━━ Data records

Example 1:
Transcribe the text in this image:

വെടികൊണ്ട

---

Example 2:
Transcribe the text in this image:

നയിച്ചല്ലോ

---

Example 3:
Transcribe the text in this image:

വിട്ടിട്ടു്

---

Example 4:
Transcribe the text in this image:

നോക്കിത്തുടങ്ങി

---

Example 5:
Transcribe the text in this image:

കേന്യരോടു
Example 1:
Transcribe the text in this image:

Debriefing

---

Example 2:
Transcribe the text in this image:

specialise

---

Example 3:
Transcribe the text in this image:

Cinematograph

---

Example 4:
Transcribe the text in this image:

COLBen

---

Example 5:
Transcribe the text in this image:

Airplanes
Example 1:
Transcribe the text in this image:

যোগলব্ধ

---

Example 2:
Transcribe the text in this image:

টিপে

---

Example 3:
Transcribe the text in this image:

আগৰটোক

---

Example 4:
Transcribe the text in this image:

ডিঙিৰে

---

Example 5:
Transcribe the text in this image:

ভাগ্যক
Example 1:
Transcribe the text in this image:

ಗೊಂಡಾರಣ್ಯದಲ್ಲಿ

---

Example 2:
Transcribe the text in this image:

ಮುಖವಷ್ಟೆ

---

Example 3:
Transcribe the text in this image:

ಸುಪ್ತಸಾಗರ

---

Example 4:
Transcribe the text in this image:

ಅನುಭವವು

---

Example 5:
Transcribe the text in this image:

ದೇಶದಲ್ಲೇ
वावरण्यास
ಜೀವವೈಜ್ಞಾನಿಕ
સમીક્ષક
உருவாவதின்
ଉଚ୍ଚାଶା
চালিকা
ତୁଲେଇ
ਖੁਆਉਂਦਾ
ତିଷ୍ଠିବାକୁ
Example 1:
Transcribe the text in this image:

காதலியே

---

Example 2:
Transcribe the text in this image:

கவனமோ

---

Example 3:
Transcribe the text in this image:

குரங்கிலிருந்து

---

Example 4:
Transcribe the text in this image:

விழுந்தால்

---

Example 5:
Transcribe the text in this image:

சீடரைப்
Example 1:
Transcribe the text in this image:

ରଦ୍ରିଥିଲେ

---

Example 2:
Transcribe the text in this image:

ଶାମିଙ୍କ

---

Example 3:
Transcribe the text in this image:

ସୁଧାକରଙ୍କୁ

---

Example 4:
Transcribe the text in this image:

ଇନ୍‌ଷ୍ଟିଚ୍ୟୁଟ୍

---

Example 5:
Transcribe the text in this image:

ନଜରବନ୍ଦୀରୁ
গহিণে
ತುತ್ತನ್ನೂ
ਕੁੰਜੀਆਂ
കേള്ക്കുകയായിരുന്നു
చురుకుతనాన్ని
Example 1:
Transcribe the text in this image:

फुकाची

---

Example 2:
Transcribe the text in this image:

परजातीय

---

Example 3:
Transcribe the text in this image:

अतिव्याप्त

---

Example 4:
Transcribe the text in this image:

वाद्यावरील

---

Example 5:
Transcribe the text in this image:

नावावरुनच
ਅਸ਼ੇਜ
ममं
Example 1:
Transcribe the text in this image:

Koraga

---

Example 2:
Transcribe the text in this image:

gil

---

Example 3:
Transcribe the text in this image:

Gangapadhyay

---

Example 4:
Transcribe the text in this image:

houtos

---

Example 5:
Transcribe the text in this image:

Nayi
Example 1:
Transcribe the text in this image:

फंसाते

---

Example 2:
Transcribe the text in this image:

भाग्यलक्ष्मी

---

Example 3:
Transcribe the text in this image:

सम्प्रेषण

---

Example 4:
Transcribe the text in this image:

━━━━

* [Instructions for the task]:
Keeping each word as it stands, transcribe every entry.

* [Result for this exercise]:
Example 1:
Transcribe the text in this image:

വെടികൊണ്ട

---

Example 2:
Transcribe the text in this image:

നയിച്ചല്ലോ

---

Example 3:
Transcribe the text in this image:

വിട്ടിട്ടു്

---

Example 4:
Transcribe the text in this image:

നോക്കിത്തുടങ്ങി

---

Example 5:
Transcribe the text in this image:

കേന്യരോടു
Example 1:
Transcribe the text in this image:

Debriefing

---

Example 2:
Transcribe the text in this image:

specialise

---

Example 3:
Transcribe the text in this image:

Cinematograph

---

Example 4:
Transcribe the text in this image:

COLBen

---

Example 5:
Transcribe the text in this image:

Airplanes
Example 1:
Transcribe the text in this image:

যোগলব্ধ

---

Example 2:
Transcribe the text in this image:

টিপে

---

Example 3:
Transcribe the text in this image:

আগৰটোক

---

Example 4:
Transcribe the text in this image:

ডিঙিৰে

---

Example 5:
Transcribe the text in this image:

ভাগ্যক
Example 1:
Transcribe the text in this image:

ಗೊಂಡಾರಣ್ಯದಲ್ಲಿ

---

Example 2:
Transcribe the text in this image:

ಮುಖವಷ್ಟೆ

---

Example 3:
Transcribe the text in this image:

ಸುಪ್ತಸಾಗರ

---

Example 4:
Transcribe the text in this image:

ಅನುಭವವು

---

Example 5:
Transcribe the text in this image:

ದೇಶದಲ್ಲೇ
वावरण्यास
ಜೀವವೈಜ್ಞಾನಿಕ
સમીક્ષક
உருவாவதின்
ଉଚ୍ଚାଶା
চালিকা
ତୁଲେଇ
ਖੁਆਉਂਦਾ
ତିଷ୍ଠିବାକୁ
Example 1:
Transcribe the text in this image:

காதலியே

---

Example 2:
Transcribe the text in this image:

கவனமோ

---

Example 3:
Transcribe the text in this image:

குரங்கிலிருந்து

---

Example 4:
Transcribe the text in this image:

விழுந்தால்

---

Example 5:
Transcribe the text in this image:

சீடரைப்
Example 1:
Transcribe the text in this image:

ରଦ୍ରିଥିଲେ

---

Example 2:
Transcribe the text in this image:

ଶାମିଙ୍କ

---

Example 3:
Transcribe the text in this image:

ସୁଧାକରଙ୍କୁ

---

Example 4:
Transcribe the text in this image:

ଇନ୍‌ଷ୍ଟିଚ୍ୟୁଟ୍

---

Example 5:
Transcribe the text in this image:

ନଜରବନ୍ଦୀରୁ
গহিণে
ತುತ್ತನ್ನೂ
ਕੁੰਜੀਆਂ
കേള്ക്കുകയായിരുന്നു
చురుకుతనాన్ని
Example 1:
Transcribe the text in this image:

फुकाची

---

Example 2:
Transcribe the text in this image:

परजातीय

---

Example 3:
Transcribe the text in this image:

अतिव्याप्त

---

Example 4:
Transcribe the text in this image:

वाद्यावरील

---

Example 5:
Transcribe the text in this image:

नावावरुनच
ਅਸ਼ੇਜ
ममं
Example 1:
Transcribe the text in this image:

Koraga

---

Example 2:
Transcribe the text in this image:

gil

---

Example 3:
Transcribe the text in this image:

Gangapadhyay

---

Example 4:
Transcribe the text in this image:

houtos

---

Example 5:
Transcribe the text in this image:

Nayi
Example 1:
Transcribe the text in this image:

फंसाते

---

Example 2:
Transcribe the text in this image:

भाग्यलक्ष्मी

---

Example 3:
Transcribe the text in this image:

सम्प्रेषण

---

Example 4:
Transcribe the text in this image:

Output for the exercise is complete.